Biodesix’s proprietary machine learning platform builds on recent advances in the artificial intelligence field to address the unique needs of clinical diagnostics.
The practice of medicine revolves around information-based decision making. In the fields of cancer biomarker and drug development research, this information is becoming increasingly rich with the advent of new technologies. Scientists’ ability to make sense of this wealth of healthcare data and distill it down to simple hypotheses to inform clinical decisions will inevitably become more and more difficult.
Artificial intelligence is defined as the theory and development of computer systems able to perform tasks normally requiring human intelligence, such as visual perception, speech recognition, decision-making, and translation between languages1. Machine learning is a subset of artificial intelligence, where the machine has the ability to acquire its own knowledge by extracting patterns from data2. The application of machine learning in healthcare has the potential to uncover clinically-relevant patterns and meaning in our healthcare data; helping us better understand complex diseases like cancer.

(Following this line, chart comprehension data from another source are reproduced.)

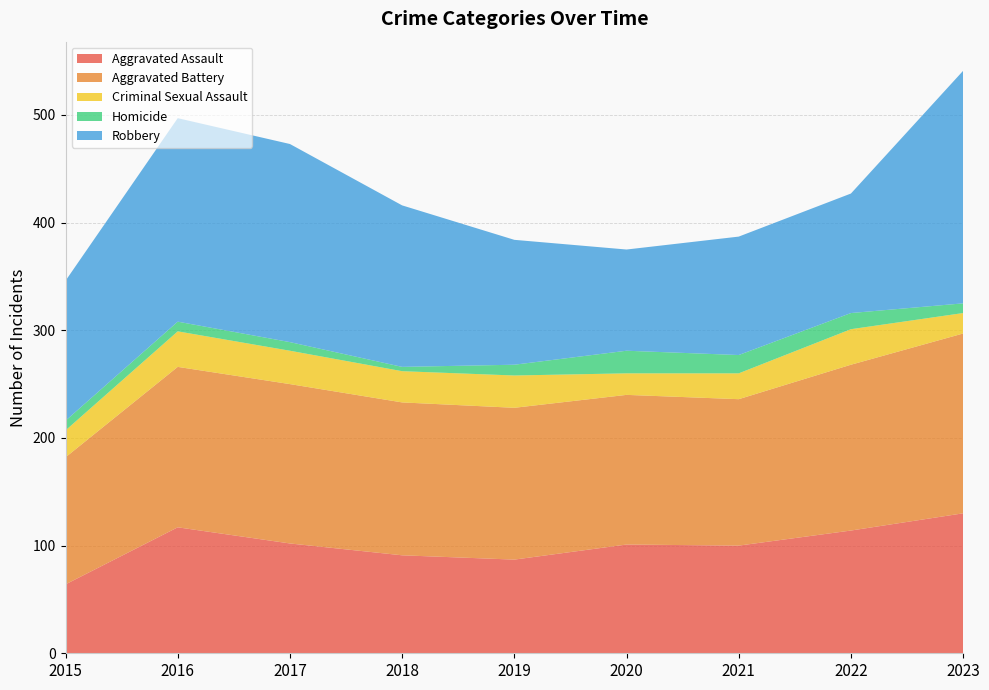

Reading left to right, list all the values displayed in this chart.

Aggravated Assault: 64	117	102	91	87	101	100	114	130
Aggravated Battery: 118	149	148	142	141	139	136	154	167
Criminal Sexual Assault: 25	33	31	29	30	20	24	33	19
Homicide: 9	9	8	4	10	21	17	15	9
Robbery: 130	189	184	150	116	94	110	111	216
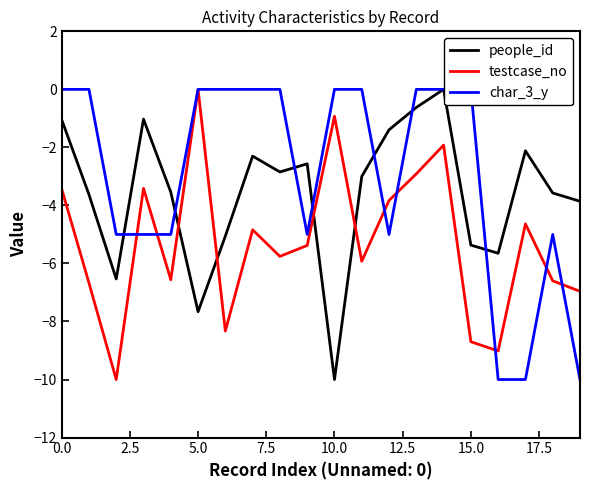

How many intersections are there between testcase_no and people_id?

4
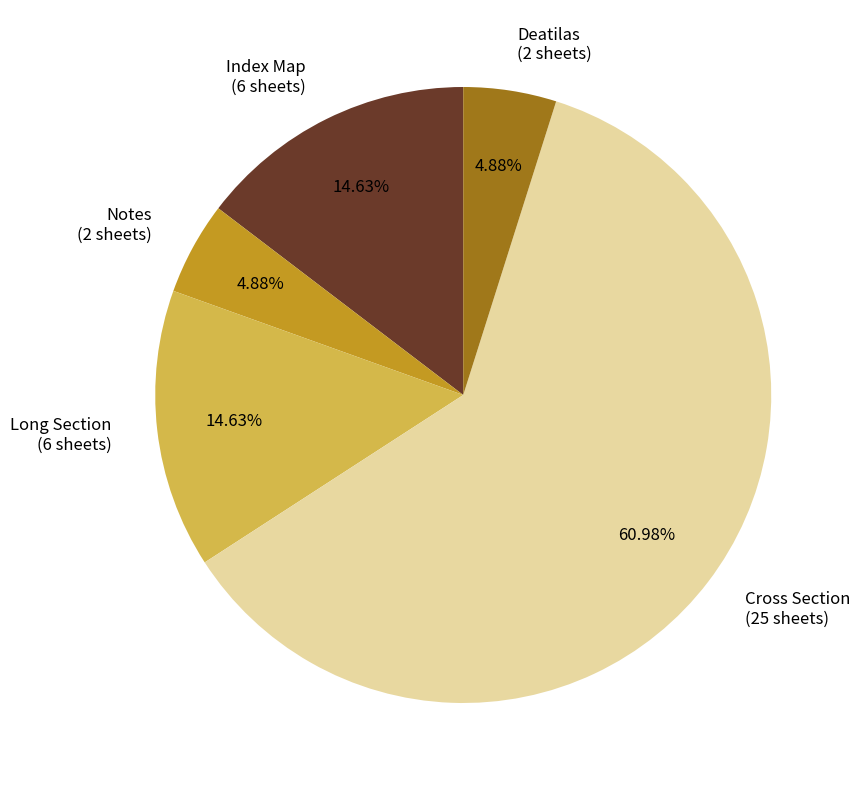

How many segments does this pie chart have?

5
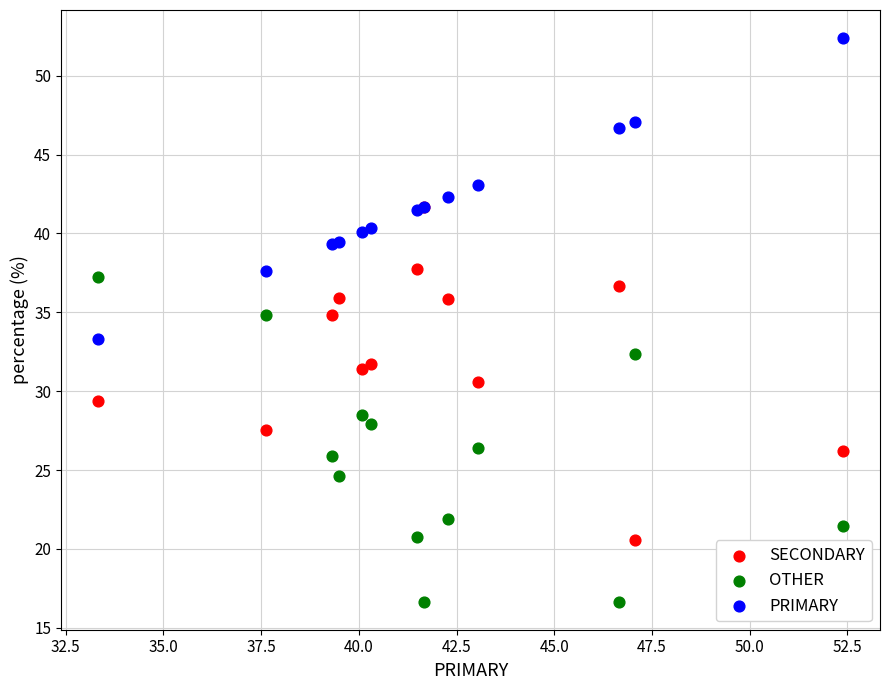

What are all the series names shown in the legend?

SECONDARY, OTHER, PRIMARY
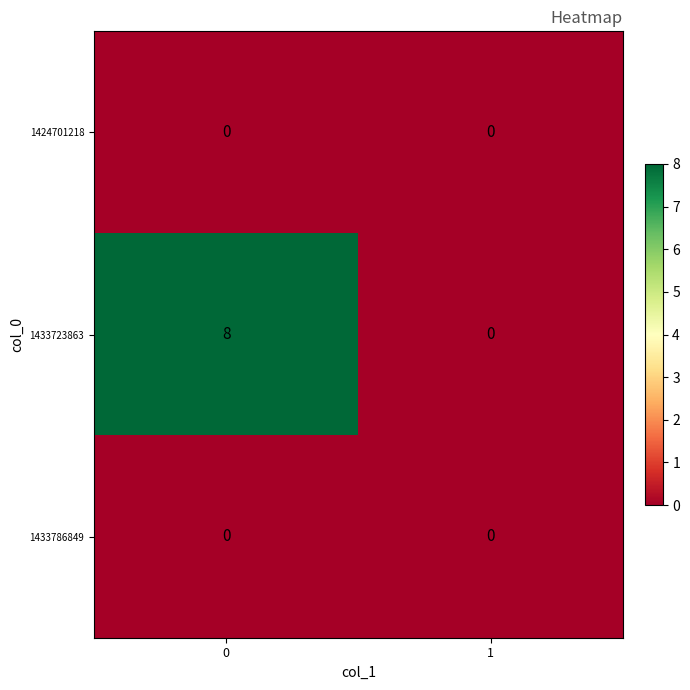

How many data points does each series have?

2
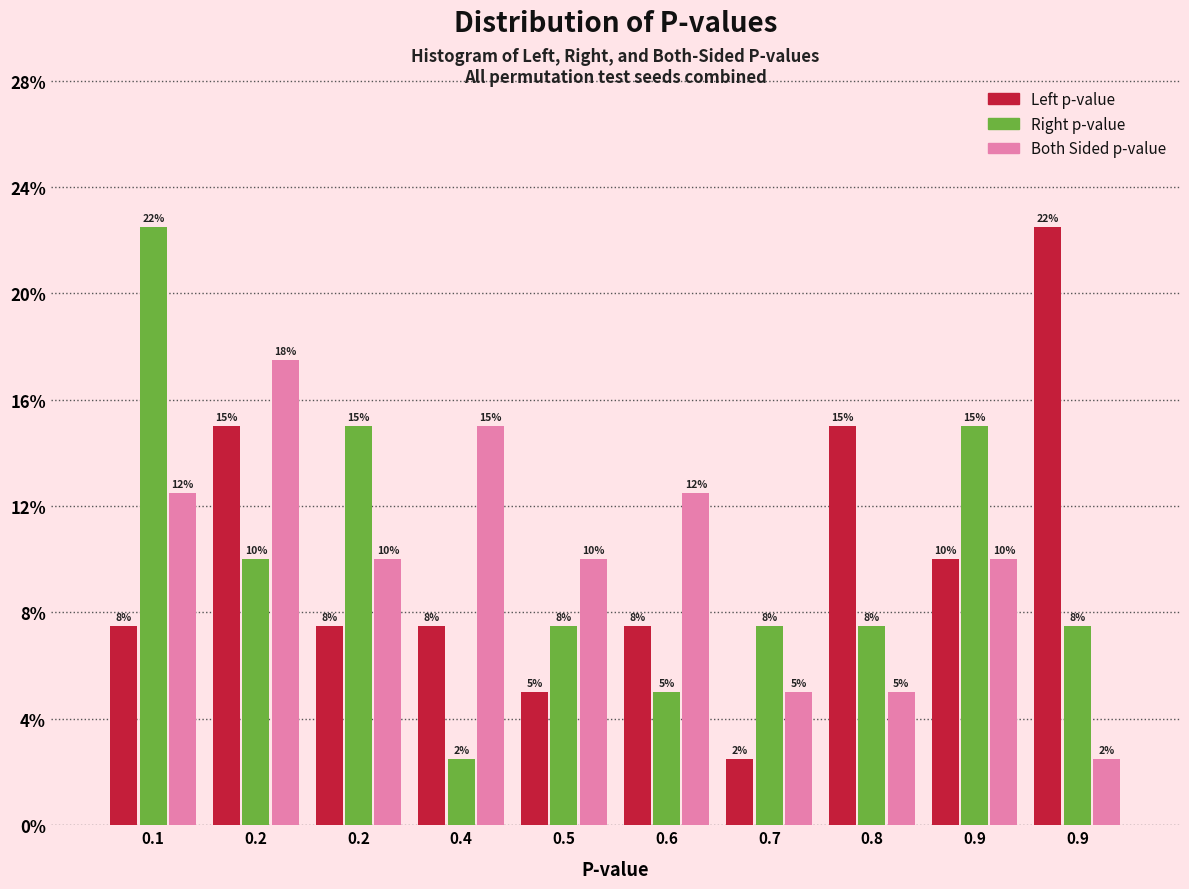

How many bars are there in total?

30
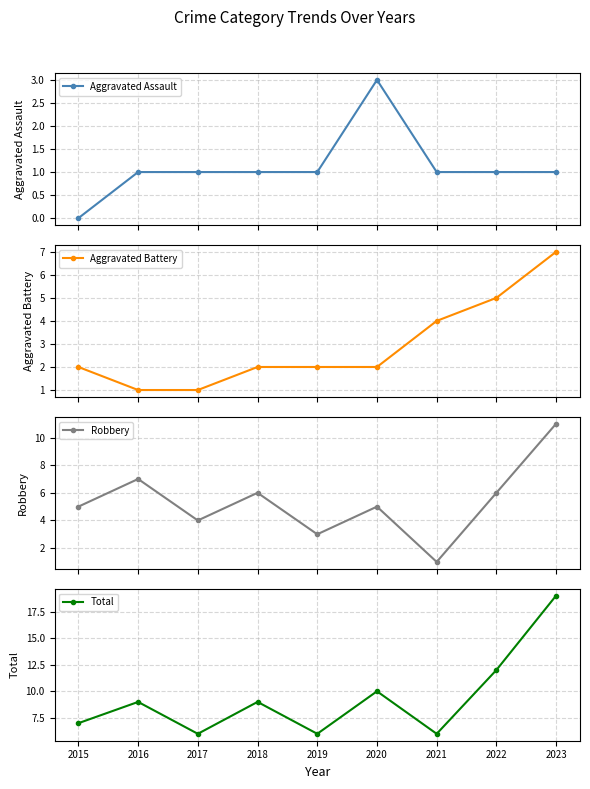

How many data points in Total are above 9?

3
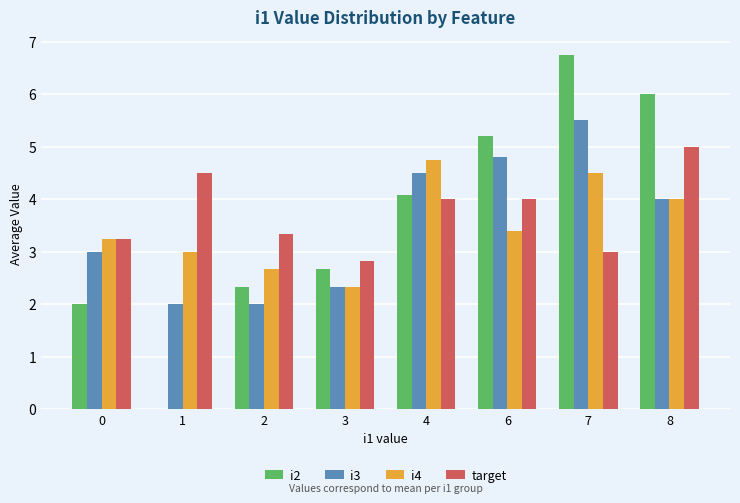

Which category has the highest value in the target series?

8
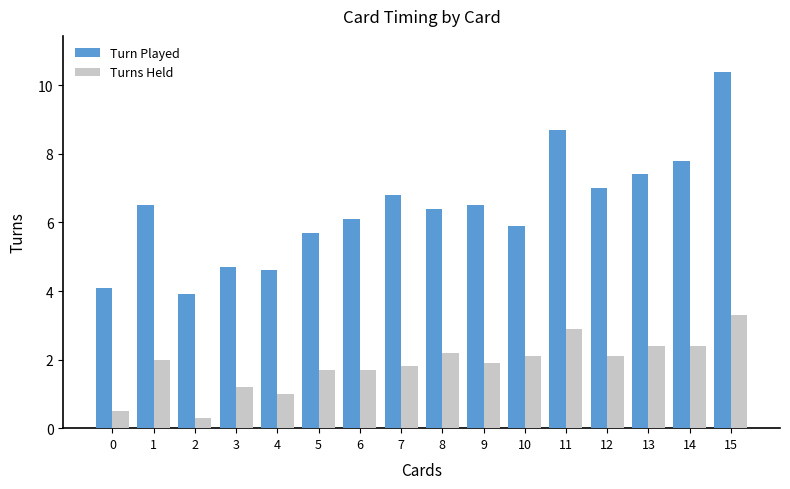

Reading left to right, extract all data points from this chart.

Turn Played: 0=4.1	1=6.5	2=3.9	3=4.7	4=4.6	5=5.7	6=6.1	7=6.8	8=6.4	9=6.5	10=5.9	11=8.7	12=7.0	13=7.4	14=7.8	15=10.4
Turns Held: 0=0.5	1=2.0	2=0.3	3=1.2	4=1.0	5=1.7	6=1.7	7=1.8	8=2.2	9=1.9	10=2.1	11=2.9	12=2.1	13=2.4	14=2.4	15=3.3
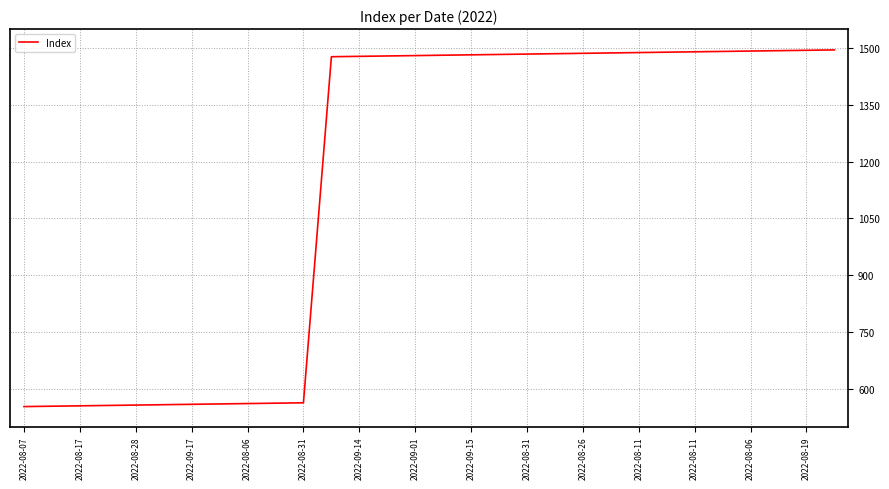

What is the greatest value displayed?

1495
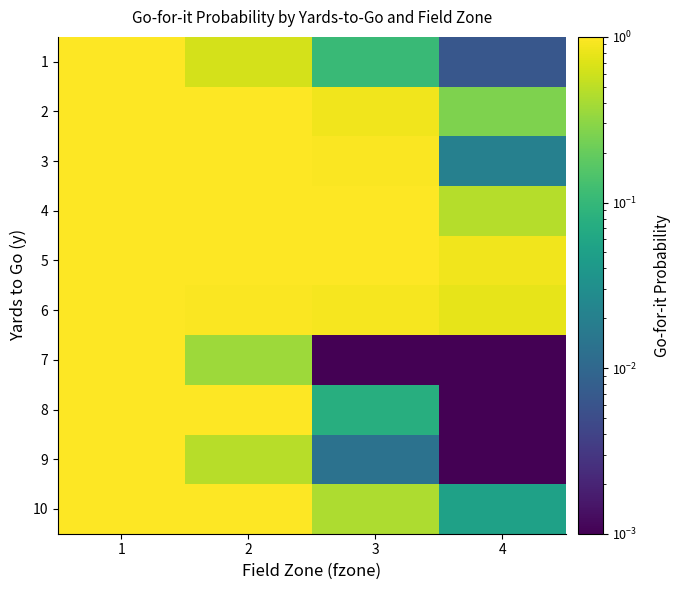

Which series has the largest range (max minus min)?

9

1Oxford Dictionary, “Artificial Intelligence”, 2018. 2Goodfellow et al 2016 – Deep Learning.
At Biodesix, we use the Diagnostic Cortex® platform, which is based on modern machine learning techniques to design tests that are reproducible, robust, and answer critical clinical questions for our partners. Based on data found in the circulating proteome and genome, we design tests that support treatment decisions including patient selection for immunotherapies, novel therapy combinations, or alternative treatment pathways.
“The accurate prediction of a disease outcome is one of the most interesting and challenging tasks for physicians. As a result, machine learning methods have become a popular tool for medical researchers. These techniques can discover and identify patterns and relationships between them, from complex datasets, while they are able to effectively predict future outcomes of a cancer type.”
– KOUROU, K. “MACHINE LEARNING APPLICATIONS IN CANCER PROGNOSIS AND PREDICTION”. CSBJ, 2015.